**WORK TASK:** Return only the count of lines in the listing below where the word "carcinoma" appears.

**SOURCE MATERIAL:**
■ ■ ■ ■ ■
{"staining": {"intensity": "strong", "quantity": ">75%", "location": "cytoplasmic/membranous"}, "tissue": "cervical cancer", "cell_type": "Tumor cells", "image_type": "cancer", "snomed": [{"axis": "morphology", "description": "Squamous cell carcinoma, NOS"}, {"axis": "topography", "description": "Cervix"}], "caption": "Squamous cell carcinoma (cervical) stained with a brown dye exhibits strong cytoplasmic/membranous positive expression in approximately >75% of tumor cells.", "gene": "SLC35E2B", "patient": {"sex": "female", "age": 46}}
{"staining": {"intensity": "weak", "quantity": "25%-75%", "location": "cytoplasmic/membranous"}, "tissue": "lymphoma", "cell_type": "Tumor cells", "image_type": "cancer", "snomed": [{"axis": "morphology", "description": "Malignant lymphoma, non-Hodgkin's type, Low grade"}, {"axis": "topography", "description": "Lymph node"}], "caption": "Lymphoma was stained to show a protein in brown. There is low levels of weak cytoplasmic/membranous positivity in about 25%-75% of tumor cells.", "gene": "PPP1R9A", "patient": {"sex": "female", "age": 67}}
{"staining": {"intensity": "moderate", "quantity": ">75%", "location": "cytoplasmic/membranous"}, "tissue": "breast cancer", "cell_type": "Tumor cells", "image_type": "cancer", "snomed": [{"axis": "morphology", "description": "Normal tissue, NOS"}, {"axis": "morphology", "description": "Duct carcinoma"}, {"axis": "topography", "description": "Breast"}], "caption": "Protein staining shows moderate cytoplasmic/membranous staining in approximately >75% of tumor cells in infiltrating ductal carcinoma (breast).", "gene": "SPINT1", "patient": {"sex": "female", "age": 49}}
■ ■ ■ ■ ■
**RESULT OF THIS EXERCISE:** 2